1. Non-Client Crisis Intervention Non-client crisis intervention is crisis intervention counseling provided to someone who is not assigned a client identification number because s/he does not give a name/identifying information and/or does not wish to become a client of the center or have their case re-opened. This service is usually provided via hotline but may occur in person (e.g. someone discloses and receives crisis intervention services after an education presentation).
In most cases, this will be a victim-initiated call. In some cases, it may be a parent, other family member or friend who requests assistance in handling their emotions regarding the sexual assault or sexual abuse of a child, partner, family member or friend.
2. Client In the case of counseling, a person generally becomes a client when the center has gathered enough information to assign a client identification number or the person seeks additional services from the program subsequent to crisis intervention services.
In the case of advocacy, a person generally becomes a client when the center provides telephone or in-person advocacy services related to medical care or reporting to law enforcement.
A. Victim Any person of any age who seeks assistance after being sexually assaulted.
B. Significant Other Any person of any age who seeks assistance in dealing with their own crisis/feelings as a result of the sexual assault of a loved one. If contact with a significant other is solely focused on services provided to a victim who is a center client, this is significant other consultation (see #4 below) and the significant other does not become a client.
3. Counseling Verbal assistance intended to be helpful and supportive for victims of sexual assault or the significant other(s) of a victim.
A. In-Person Counseling Face-to-face verbal assistance intended to be helpful and supportive for victims of sexual assault or the significant other(s) of a victim.
B. Telephone Counseling Time spent on the hotline or on another telephone line providing assistance to a center client who is dealing with sexual assault.
C. Family Counseling Counseling provided to two or more victims or significant others who define themselves as a family unit.
D. Group Counseling Counseling provided to more than two victims or significant others who meet together on a regular basis over a period of time. This includes support groups, counseling groups, therapy groups, psycho-educational groups.
4. Significant Other Consultation Sharing information with a significant other (e.g. parent, guardian) or gathering information from a significant other about a victim being served by the center. The significant other does not become a client as the result of this contact. Significant other consultation services are documented in the clients file.
5. Individual Advocacy Providing assistance, in the company of, or on behalf of, a specific victim or significant other by some other form of intervention on the victims behalf, during proceedings affecting the victim (i.e. accompanying victim to hospital or States Attorneys office).
A. Medical Advocacy Individual advocacy related to medical procedures both at the hospital/medical care facility and during follow-up care.
B. Criminal Justice Advocacy Individual advocacy with police, sheriff, states attorney, judge, court system.
C. Other Advocacy Individual advocacy on behalf of victim/significant other(s) with school personnel, social service agencies, etc.
6. Information/Referral Responding to telephone or in-person requests for information about sexual assault, location of additional resources on the subject of sexual assault or location/explanation of other resources and services which may be helpful to a victim or significant other.

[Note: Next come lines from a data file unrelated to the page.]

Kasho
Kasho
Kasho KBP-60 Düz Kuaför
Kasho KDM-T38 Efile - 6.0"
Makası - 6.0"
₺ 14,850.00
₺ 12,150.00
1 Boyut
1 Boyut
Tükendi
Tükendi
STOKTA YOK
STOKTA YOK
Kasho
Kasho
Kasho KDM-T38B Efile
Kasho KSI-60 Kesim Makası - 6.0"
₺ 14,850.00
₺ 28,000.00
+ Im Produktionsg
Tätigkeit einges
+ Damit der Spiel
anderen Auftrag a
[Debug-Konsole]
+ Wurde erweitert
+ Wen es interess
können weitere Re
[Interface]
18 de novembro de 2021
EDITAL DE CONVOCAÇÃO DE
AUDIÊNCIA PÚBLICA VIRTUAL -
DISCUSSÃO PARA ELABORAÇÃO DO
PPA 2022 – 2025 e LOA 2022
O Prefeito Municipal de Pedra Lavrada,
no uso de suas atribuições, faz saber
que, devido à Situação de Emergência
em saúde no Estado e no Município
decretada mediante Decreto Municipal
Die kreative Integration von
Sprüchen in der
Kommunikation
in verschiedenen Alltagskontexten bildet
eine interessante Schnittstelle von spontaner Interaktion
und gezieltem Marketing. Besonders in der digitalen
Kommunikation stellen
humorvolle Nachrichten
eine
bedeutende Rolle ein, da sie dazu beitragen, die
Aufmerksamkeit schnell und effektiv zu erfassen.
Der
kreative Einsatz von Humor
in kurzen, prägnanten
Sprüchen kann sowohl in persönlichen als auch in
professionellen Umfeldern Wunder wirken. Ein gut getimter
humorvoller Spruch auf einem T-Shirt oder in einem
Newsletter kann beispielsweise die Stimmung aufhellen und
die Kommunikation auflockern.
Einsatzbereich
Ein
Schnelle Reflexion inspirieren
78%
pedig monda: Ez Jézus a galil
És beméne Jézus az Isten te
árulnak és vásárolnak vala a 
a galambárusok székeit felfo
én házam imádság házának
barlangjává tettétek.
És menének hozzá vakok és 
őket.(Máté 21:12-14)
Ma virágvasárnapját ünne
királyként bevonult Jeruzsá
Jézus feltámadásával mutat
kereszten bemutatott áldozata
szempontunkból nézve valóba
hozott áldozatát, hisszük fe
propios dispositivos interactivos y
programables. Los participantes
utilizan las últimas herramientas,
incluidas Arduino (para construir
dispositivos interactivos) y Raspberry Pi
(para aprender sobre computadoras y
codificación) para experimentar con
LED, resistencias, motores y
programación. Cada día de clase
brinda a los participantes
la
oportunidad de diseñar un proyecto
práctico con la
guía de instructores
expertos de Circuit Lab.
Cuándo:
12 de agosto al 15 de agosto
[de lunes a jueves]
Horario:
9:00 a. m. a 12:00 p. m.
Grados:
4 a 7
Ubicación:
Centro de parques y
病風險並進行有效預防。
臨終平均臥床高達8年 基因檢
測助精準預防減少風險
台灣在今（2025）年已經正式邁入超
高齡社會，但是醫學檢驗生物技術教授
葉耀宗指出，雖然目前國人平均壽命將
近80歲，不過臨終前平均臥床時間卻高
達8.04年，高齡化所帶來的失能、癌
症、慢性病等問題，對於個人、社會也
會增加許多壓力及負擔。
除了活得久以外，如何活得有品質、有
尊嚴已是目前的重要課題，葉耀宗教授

7. Institutional Advocacy Affecting change in the policies and procedures of an agency or institution in order to insure more sensitive, responsible treatment of sexual assault victims. This may be done in-person, on the telephone or in written communication. Infonet lists a variety of institutions with whom center staff may advocate such as law enforcement, medical and hospital, school, etc.
8. Professional Training Providing in-depth education, skills building, and evaluation of skills in order to prepare others to helpfully and effectively intervene on a victims behalf. This is usually offered to groups of people, although an individual may receive a one-to-one training session. Infonet lists a variety of training audiences including law enforcement medical and hospital, clergy, etc.
9. Public Education A presentation to groups of people (perhaps an individual) on the subject of sexual assault, the myths associated with its origins and perpetration, the effect of sexual assault on the victim, the characteristics of an offender, etc., that is designed primarily to inform an audience (as contrasted to imparting skills and evaluating use of skills which transpires in training). Infonet lists a variety of public education audiences including school age audiences, civic organizations and others.
10. Volunteer Training Providing in-depth education, skills building and evaluation of skills in order to prepare volunteers to provide services to victims and significant others.
11. Volunteer In-service Training Additional training provided to expand volunteer skills.
12. Media Contacts Time spent contacting print, radio and/or television media outlets regarding sexual assault and related issues.